Set each entry down verbatim, omitting images.

§ **Supplied records**
════════

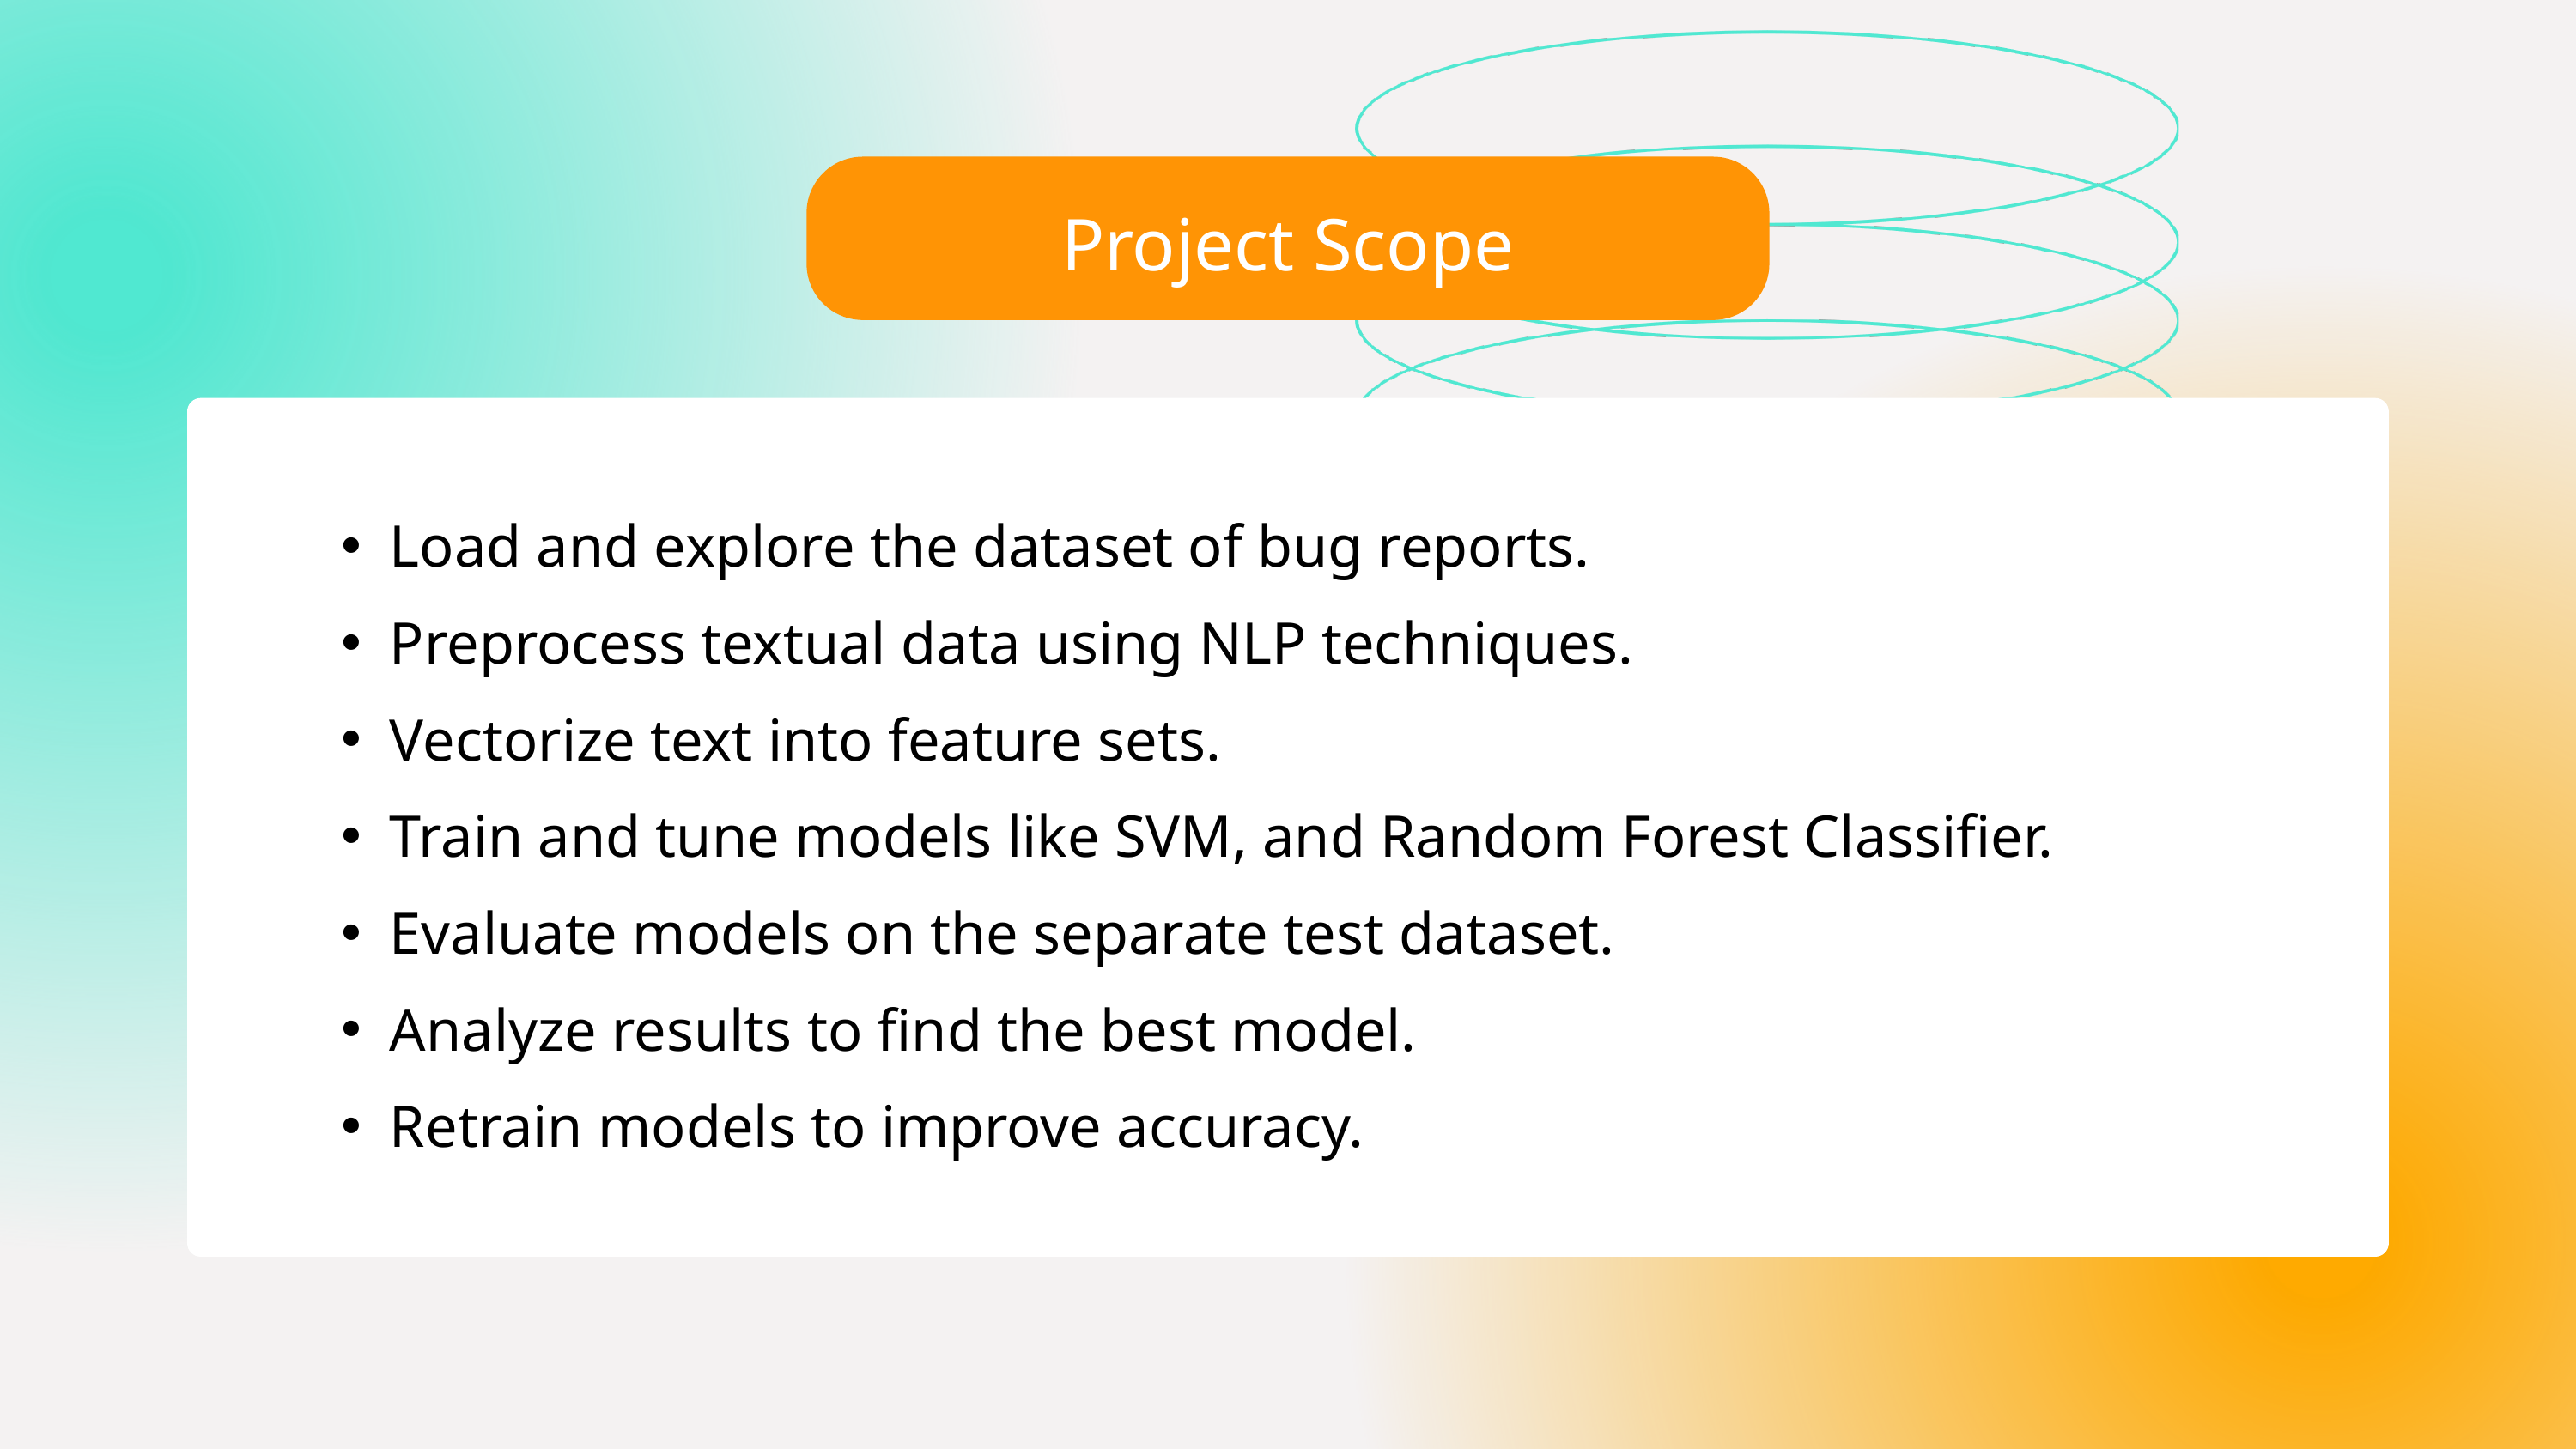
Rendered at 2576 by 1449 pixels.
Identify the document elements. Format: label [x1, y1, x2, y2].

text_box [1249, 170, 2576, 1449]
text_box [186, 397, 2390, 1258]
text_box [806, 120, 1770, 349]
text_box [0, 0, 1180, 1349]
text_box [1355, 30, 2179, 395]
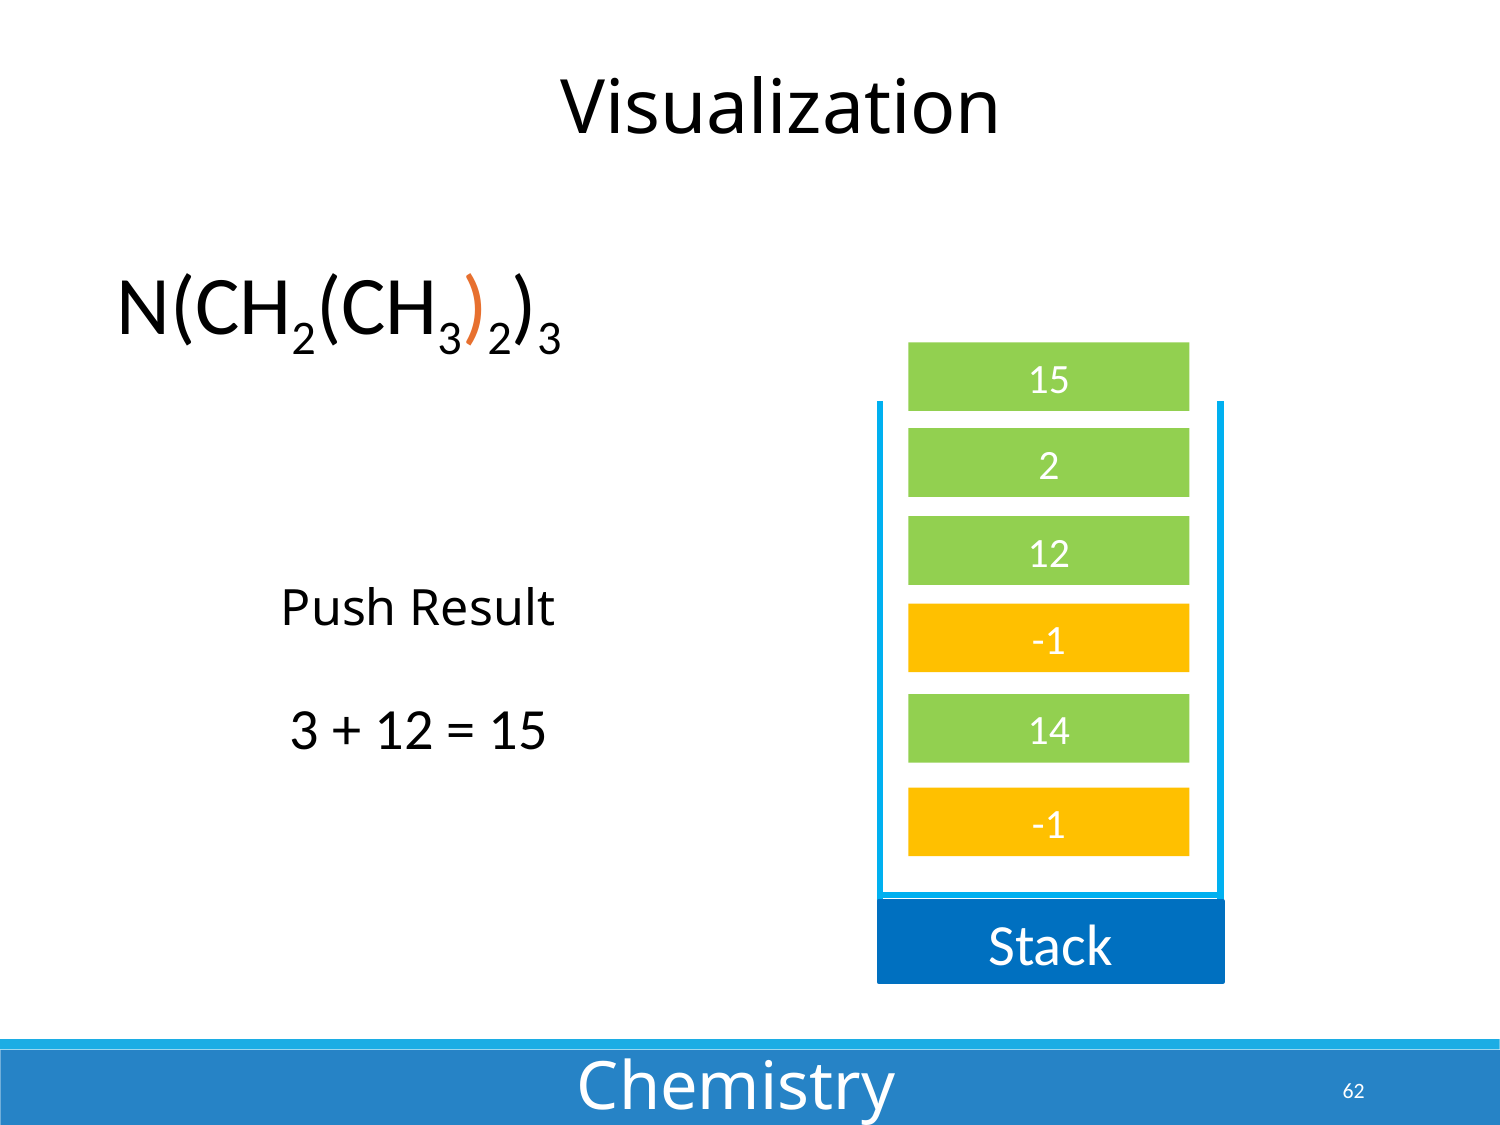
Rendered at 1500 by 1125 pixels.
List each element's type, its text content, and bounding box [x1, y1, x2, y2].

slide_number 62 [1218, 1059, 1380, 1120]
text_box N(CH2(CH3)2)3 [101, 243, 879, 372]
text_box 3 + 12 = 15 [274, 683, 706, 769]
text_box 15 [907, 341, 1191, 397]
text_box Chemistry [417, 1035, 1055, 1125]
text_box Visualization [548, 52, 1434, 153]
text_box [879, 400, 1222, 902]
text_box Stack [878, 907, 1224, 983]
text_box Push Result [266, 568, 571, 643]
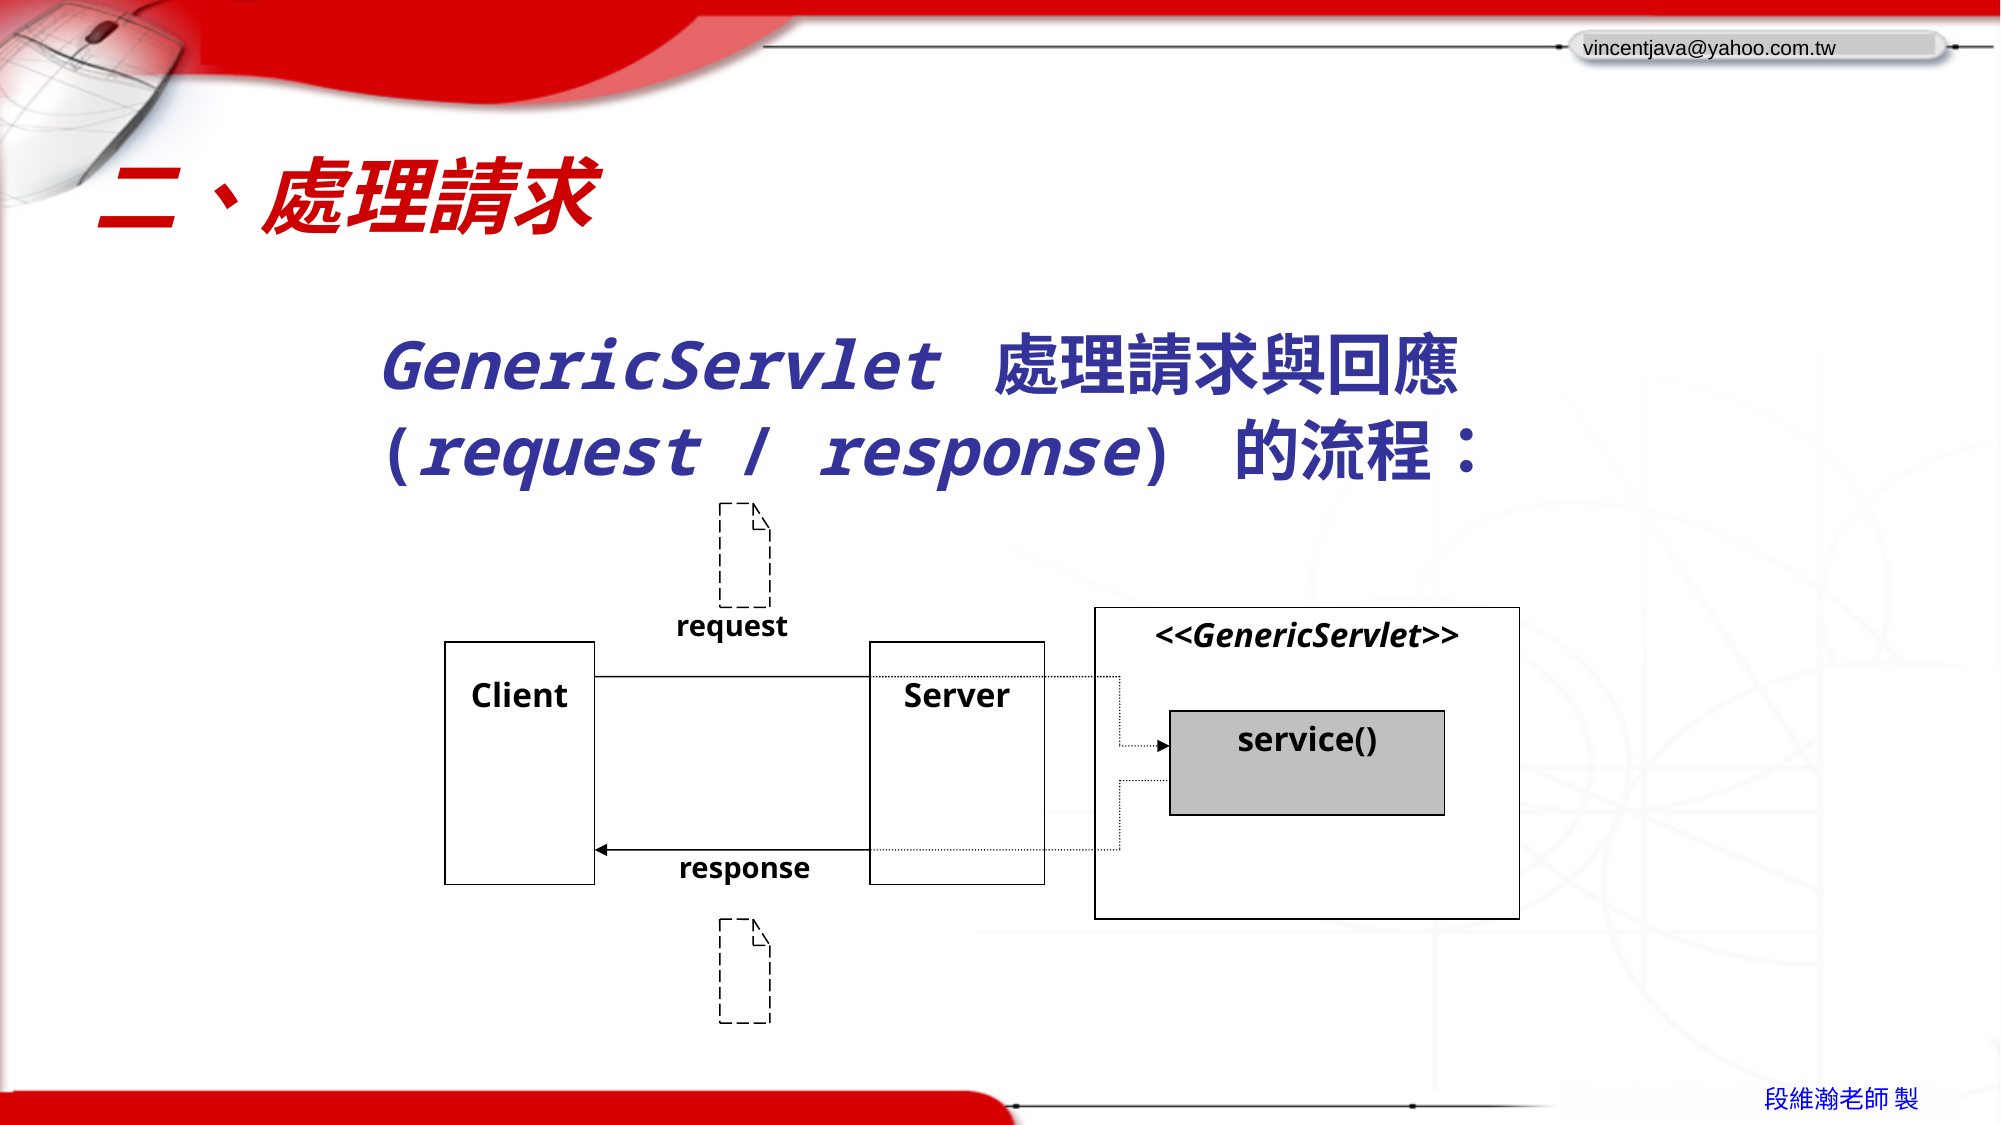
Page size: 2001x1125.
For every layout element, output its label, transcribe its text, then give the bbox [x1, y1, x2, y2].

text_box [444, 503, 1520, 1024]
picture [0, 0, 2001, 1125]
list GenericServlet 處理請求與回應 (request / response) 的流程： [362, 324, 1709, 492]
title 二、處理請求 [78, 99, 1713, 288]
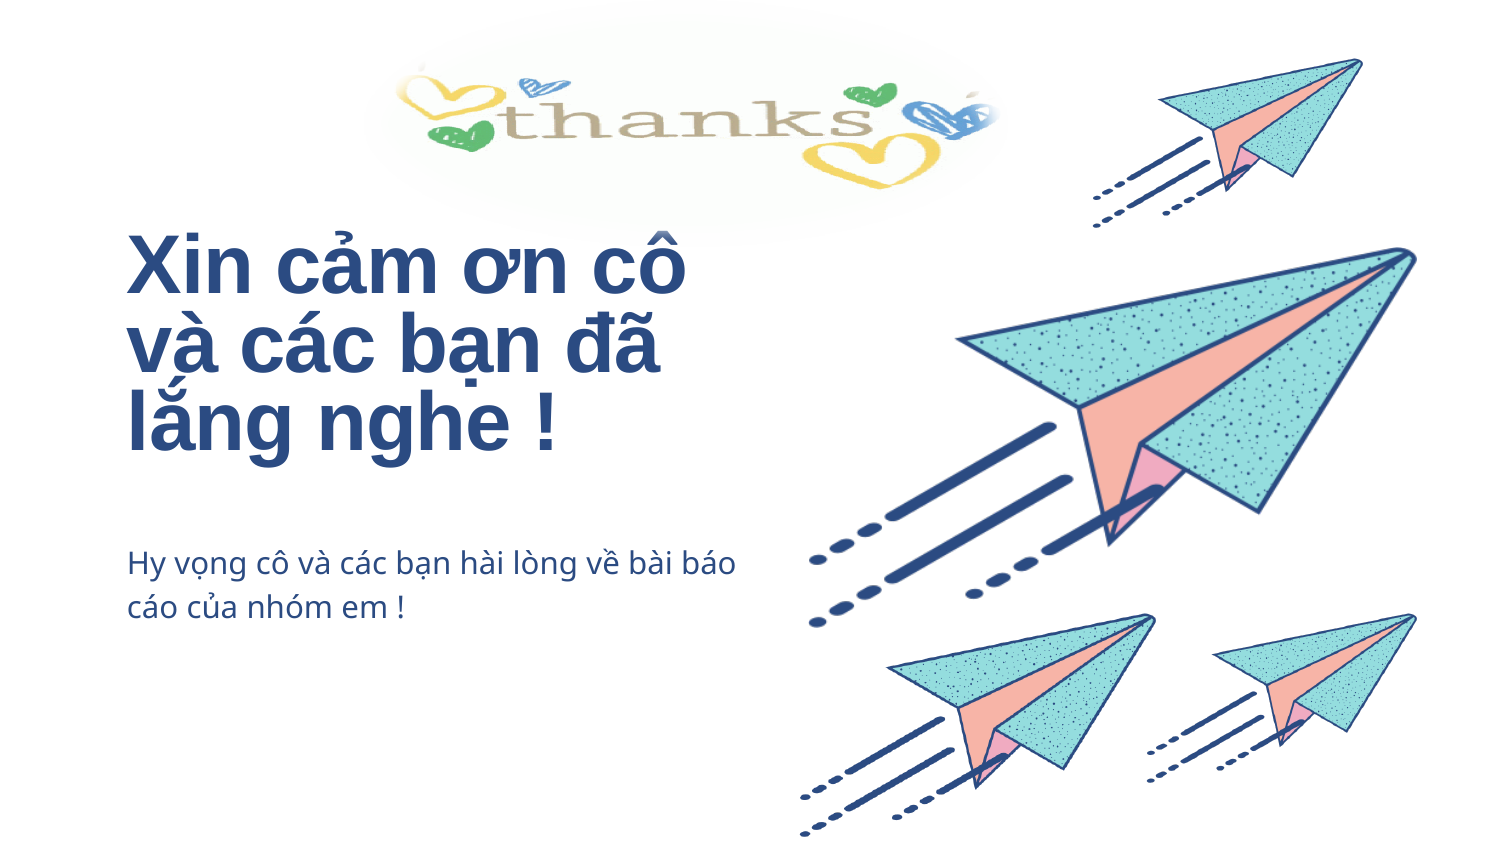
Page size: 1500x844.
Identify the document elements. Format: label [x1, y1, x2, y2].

════════

§ **Response to this exercise**
Rendered at 2576 by 1449 pixels.
Identify the document elements. Format: label [x1, y1, x2, y2].

text_box [1249, 170, 2576, 1449]
text_box [186, 397, 2390, 1258]
text_box [806, 120, 1770, 349]
text_box [0, 0, 1180, 1349]
text_box [1355, 30, 2179, 395]
Rendered at 1500 by 1125 pixels.
List each element's type, its text content, and bounding box [x1, y1, x2, y2].

slide_number 62 [1218, 1059, 1380, 1120]
text_box N(CH2(CH3)2)3 [101, 243, 879, 372]
text_box 3 + 12 = 15 [274, 683, 706, 769]
text_box 15 [907, 341, 1191, 397]
text_box Chemistry [417, 1035, 1055, 1125]
text_box Visualization [548, 52, 1434, 153]
text_box [879, 400, 1222, 902]
text_box Stack [878, 907, 1224, 983]
text_box Push Result [266, 568, 571, 643]
Page size: 2001x1125.
For every layout element, output its label, transcribe its text, then give the bbox [x1, y1, x2, y2].

text_box [444, 503, 1520, 1024]
picture [0, 0, 2001, 1125]
list GenericServlet 處理請求與回應 (request / response) 的流程： [362, 324, 1709, 492]
title 二、處理請求 [78, 99, 1713, 288]
Page size: 1500x844.
Identify the document elements. Format: label [x1, y1, x2, y2].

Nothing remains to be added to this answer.